### Exercise description:
Copy these lines character for character, covering every item.

Records from a data source
::::::::

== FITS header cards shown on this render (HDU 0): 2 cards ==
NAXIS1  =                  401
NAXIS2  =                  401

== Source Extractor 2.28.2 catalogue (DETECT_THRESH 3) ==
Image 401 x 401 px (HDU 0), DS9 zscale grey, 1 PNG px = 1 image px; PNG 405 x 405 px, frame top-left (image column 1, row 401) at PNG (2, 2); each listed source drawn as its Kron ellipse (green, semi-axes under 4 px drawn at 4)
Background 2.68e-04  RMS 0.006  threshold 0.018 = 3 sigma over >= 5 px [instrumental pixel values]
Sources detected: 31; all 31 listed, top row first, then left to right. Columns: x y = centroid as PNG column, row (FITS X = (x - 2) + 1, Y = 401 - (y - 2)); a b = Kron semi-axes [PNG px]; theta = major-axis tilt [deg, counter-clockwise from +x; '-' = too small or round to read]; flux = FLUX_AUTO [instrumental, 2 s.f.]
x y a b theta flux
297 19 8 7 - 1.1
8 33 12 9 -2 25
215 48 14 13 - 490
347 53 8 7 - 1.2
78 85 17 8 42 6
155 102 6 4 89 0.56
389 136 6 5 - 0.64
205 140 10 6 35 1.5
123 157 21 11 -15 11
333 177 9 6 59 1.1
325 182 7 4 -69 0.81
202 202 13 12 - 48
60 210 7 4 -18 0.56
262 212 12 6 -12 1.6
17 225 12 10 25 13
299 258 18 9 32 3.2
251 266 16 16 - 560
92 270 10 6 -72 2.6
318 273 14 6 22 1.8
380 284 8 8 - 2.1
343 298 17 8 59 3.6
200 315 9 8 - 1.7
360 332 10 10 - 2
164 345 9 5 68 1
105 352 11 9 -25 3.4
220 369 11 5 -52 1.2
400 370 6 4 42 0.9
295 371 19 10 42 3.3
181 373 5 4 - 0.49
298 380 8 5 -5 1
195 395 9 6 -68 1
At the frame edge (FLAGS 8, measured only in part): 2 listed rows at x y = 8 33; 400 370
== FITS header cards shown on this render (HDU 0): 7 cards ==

::::::::

### Reply:
== FITS header cards shown on this render (HDU 0): 2 cards ==
NAXIS1  =                  401
NAXIS2  =                  401

== Source Extractor 2.28.2 catalogue (DETECT_THRESH 3) ==
Image 401 x 401 px (HDU 0), DS9 zscale grey, 1 PNG px = 1 image px; PNG 405 x 405 px, frame top-left (image column 1, row 401) at PNG (2, 2); each listed source drawn as its Kron ellipse (green, semi-axes under 4 px drawn at 4)
Background 2.68e-04  RMS 0.006  threshold 0.018 = 3 sigma over >= 5 px [instrumental pixel values]
Sources detected: 31; all 31 listed, top row first, then left to right. Columns: x y = centroid as PNG column, row (FITS X = (x - 2) + 1, Y = 401 - (y - 2)); a b = Kron semi-axes [PNG px]; theta = major-axis tilt [deg, counter-clockwise from +x; '-' = too small or round to read]; flux = FLUX_AUTO [instrumental, 2 s.f.]
x y a b theta flux
297 19 8 7 - 1.1
8 33 12 9 -2 25
215 48 14 13 - 490
347 53 8 7 - 1.2
78 85 17 8 42 6
155 102 6 4 89 0.56
389 136 6 5 - 0.64
205 140 10 6 35 1.5
123 157 21 11 -15 11
333 177 9 6 59 1.1
325 182 7 4 -69 0.81
202 202 13 12 - 48
60 210 7 4 -18 0.56
262 212 12 6 -12 1.6
17 225 12 10 25 13
299 258 18 9 32 3.2
251 266 16 16 - 560
92 270 10 6 -72 2.6
318 273 14 6 22 1.8
380 284 8 8 - 2.1
343 298 17 8 59 3.6
200 315 9 8 - 1.7
360 332 10 10 - 2
164 345 9 5 68 1
105 352 11 9 -25 3.4
220 369 11 5 -52 1.2
400 370 6 4 42 0.9
295 371 19 10 42 3.3
181 373 5 4 - 0.49
298 380 8 5 -5 1
195 395 9 6 -68 1
At the frame edge (FLAGS 8, measured only in part): 2 listed rows at x y = 8 33; 400 370
== FITS header cards shown on this render (HDU 0): 7 cards ==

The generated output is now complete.